Task details: Here are records with pictures in them. Copy all of them exactly and leave the pictures out.

[Records from a collection]

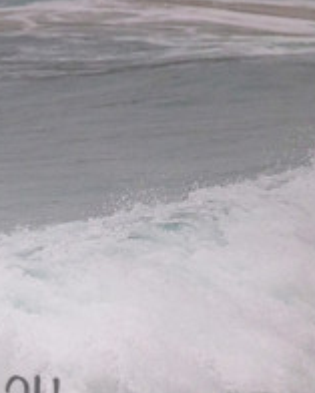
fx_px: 25909
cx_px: -152
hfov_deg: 0.7
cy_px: 368
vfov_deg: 0.9
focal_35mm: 2225
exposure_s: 1/1250
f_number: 11
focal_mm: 800
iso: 3200
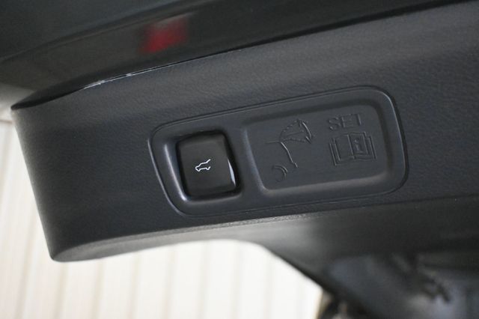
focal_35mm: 47
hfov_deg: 41.7
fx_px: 628
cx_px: 240
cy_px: 160
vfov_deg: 28.5
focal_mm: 31.5
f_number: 5
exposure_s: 1/60
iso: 12800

Exercise solution:
fx_px: 25909
cx_px: -152
hfov_deg: 0.7
cy_px: 368
vfov_deg: 0.9
focal_35mm: 2225
exposure_s: 1/1250
f_number: 11
focal_mm: 800
iso: 3200
focal_35mm: 47
hfov_deg: 41.7
fx_px: 628
cx_px: 240
cy_px: 160
vfov_deg: 28.5
focal_mm: 31.5
f_number: 5
exposure_s: 1/60
iso: 12800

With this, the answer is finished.